### Dataset items
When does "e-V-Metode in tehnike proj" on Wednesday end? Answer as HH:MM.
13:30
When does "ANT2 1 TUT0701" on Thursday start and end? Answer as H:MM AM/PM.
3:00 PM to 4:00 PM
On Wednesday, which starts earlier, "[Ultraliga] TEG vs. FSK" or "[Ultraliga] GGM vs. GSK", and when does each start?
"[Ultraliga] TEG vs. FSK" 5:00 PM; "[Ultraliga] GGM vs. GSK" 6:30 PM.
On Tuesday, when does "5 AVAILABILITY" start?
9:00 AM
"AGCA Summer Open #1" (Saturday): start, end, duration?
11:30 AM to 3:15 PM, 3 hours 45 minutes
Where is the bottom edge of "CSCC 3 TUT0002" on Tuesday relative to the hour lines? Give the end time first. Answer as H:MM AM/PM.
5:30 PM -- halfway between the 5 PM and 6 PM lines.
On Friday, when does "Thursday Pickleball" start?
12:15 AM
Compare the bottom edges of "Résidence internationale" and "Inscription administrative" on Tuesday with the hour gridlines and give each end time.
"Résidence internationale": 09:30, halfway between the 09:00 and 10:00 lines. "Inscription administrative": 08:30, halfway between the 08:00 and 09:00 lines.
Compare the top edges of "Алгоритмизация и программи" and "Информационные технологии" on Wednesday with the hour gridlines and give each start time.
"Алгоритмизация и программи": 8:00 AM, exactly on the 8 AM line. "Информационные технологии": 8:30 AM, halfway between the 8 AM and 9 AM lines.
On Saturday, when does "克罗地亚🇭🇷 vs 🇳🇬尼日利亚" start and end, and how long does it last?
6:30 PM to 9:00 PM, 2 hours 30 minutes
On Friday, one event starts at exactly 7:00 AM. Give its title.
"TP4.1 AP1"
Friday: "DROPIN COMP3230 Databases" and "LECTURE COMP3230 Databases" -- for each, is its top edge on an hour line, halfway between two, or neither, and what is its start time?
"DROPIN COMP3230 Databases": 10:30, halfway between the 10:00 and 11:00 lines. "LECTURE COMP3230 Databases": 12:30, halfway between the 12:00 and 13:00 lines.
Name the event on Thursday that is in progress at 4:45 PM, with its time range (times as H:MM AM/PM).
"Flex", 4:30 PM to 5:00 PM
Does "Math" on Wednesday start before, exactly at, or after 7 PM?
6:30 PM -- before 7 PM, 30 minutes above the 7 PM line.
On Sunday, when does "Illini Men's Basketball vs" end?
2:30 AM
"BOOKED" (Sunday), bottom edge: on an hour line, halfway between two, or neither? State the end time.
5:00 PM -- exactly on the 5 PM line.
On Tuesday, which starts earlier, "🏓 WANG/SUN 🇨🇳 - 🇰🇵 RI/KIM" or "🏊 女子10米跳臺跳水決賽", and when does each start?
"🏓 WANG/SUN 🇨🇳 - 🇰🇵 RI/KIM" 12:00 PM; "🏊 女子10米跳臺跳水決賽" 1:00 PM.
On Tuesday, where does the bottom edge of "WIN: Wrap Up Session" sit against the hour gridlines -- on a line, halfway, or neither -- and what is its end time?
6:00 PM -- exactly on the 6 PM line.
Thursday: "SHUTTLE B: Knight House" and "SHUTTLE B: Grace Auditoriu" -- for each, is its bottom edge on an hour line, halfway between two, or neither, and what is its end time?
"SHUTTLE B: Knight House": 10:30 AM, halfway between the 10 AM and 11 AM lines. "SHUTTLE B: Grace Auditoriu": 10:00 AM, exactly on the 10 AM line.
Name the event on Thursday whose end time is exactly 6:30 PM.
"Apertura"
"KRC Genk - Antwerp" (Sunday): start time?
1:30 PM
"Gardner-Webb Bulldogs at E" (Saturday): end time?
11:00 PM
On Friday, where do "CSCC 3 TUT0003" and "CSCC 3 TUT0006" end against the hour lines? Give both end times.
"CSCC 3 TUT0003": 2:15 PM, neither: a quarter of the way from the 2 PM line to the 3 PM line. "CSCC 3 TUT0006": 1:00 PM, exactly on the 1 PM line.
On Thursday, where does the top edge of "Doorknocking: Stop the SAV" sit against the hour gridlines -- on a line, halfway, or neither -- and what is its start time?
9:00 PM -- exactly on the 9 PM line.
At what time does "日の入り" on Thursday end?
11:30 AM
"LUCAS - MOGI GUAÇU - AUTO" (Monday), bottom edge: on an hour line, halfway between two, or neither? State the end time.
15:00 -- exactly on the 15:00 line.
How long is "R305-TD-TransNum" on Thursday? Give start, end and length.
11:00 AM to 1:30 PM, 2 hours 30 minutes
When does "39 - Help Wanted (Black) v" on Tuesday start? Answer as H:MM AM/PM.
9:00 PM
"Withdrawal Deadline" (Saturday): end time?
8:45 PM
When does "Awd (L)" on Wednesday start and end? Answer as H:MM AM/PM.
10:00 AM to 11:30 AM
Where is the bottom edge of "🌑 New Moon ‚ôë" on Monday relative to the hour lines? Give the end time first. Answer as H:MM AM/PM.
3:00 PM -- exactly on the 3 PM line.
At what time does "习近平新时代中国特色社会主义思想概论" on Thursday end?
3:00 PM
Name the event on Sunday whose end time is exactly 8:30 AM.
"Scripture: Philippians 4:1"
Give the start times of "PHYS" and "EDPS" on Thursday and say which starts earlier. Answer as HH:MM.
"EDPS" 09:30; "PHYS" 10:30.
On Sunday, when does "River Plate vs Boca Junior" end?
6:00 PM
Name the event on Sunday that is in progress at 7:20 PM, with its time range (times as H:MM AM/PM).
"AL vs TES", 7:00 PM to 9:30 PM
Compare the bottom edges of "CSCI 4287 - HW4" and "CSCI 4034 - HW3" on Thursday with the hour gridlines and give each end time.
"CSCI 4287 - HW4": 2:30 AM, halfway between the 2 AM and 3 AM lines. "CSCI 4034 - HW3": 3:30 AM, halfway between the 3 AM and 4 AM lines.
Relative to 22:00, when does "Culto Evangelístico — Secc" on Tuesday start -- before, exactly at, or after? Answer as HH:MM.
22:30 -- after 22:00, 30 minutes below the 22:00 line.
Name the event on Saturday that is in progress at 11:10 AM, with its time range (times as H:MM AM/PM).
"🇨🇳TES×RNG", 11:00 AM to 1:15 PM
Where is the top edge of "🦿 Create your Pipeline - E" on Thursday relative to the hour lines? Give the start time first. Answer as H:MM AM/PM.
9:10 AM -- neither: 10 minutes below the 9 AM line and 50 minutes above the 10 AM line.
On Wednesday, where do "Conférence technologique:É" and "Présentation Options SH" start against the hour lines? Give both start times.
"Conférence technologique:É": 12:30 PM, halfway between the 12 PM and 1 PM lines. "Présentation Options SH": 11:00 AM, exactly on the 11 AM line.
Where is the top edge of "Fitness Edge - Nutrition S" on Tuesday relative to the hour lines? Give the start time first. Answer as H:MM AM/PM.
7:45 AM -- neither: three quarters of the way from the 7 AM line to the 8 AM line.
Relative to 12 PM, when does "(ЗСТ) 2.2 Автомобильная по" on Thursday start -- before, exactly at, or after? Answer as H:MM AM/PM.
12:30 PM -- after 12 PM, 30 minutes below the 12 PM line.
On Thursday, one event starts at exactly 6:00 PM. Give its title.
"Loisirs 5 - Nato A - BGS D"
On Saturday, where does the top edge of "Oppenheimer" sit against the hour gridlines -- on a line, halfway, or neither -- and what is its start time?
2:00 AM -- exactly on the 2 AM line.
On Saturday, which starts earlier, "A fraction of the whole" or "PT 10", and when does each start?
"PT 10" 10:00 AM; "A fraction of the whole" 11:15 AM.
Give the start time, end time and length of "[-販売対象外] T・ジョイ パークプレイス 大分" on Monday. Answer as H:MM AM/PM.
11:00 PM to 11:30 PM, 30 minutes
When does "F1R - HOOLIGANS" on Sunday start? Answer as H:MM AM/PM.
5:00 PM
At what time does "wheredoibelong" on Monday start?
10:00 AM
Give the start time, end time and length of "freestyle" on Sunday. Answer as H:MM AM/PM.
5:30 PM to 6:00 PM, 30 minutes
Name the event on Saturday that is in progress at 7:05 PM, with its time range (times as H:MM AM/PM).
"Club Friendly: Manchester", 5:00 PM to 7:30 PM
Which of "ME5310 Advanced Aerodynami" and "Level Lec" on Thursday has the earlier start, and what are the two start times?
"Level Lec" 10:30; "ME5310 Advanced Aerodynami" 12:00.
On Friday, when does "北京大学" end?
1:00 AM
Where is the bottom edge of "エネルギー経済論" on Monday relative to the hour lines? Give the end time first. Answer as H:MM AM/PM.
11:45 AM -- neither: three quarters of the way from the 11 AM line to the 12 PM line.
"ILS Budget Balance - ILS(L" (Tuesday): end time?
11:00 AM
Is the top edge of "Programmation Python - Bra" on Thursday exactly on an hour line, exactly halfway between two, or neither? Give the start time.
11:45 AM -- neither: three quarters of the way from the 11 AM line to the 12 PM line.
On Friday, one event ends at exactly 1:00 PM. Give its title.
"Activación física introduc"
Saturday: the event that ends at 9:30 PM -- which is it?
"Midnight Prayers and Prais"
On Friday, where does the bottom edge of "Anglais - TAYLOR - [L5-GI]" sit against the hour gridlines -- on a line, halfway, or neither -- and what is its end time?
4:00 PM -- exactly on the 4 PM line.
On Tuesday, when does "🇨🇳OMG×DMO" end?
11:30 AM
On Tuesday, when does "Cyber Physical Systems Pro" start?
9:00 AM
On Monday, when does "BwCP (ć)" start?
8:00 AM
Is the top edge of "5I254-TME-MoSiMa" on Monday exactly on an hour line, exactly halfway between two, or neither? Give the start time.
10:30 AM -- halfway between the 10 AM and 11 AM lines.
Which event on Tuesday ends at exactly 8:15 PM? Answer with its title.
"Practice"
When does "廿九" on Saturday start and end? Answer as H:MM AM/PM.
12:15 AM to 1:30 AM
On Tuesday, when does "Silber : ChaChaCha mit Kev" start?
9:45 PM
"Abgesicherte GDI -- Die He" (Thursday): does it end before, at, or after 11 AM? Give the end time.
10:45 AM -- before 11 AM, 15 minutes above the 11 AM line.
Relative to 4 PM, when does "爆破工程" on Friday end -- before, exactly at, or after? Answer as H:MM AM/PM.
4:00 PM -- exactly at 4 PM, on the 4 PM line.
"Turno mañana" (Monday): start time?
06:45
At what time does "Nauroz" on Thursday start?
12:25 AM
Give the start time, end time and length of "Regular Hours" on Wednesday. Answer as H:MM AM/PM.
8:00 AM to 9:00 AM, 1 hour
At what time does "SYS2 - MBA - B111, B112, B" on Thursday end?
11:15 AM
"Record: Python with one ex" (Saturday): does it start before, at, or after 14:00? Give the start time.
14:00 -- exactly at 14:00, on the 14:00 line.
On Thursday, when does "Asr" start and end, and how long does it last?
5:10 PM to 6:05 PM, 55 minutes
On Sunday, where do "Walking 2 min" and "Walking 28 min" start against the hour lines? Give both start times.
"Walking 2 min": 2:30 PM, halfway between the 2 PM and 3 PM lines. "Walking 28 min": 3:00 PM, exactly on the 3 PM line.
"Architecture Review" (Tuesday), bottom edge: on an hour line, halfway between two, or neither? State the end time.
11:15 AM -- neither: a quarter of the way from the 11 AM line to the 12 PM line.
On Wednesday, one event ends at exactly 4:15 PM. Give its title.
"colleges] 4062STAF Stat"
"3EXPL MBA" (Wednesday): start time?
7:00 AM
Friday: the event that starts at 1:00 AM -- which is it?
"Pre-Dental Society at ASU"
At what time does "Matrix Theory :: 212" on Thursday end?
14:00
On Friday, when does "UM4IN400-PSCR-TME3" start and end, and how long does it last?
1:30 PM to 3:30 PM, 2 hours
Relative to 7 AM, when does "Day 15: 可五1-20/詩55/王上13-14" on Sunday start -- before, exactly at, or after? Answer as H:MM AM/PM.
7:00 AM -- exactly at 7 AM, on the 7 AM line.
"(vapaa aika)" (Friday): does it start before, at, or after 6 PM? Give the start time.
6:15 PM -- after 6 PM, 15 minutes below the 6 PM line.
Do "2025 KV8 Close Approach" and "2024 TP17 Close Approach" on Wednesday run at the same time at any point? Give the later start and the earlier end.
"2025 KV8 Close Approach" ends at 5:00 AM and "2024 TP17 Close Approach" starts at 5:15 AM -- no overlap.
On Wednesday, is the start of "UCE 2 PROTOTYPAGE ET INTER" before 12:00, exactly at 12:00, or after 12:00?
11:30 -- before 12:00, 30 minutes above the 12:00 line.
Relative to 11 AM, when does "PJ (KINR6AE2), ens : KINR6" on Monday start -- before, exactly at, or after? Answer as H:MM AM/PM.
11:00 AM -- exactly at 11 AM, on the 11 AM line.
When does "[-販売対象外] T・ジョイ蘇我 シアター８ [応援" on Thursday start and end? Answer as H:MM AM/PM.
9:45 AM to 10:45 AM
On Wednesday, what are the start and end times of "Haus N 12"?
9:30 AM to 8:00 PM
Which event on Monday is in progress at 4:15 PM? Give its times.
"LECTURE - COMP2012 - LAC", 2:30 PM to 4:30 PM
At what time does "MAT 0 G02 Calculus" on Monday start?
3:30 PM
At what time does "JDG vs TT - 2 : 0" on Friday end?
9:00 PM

### Task statement
Copy out every line of the items, from the line containing "Wednesday start and end? Answer as H:MM AM/PM." down to the line containing "3:00 PM -- exactly on the 3 PM line.", both included.

### Answer for the task
When does "Awd (L)" on Wednesday start and end? Answer as H:MM AM/PM.
10:00 AM to 11:30 AM
Where is the bottom edge of "🌑 New Moon ‚ôë" on Monday relative to the hour lines? Give the end time first. Answer as H:MM AM/PM.
3:00 PM -- exactly on the 3 PM line.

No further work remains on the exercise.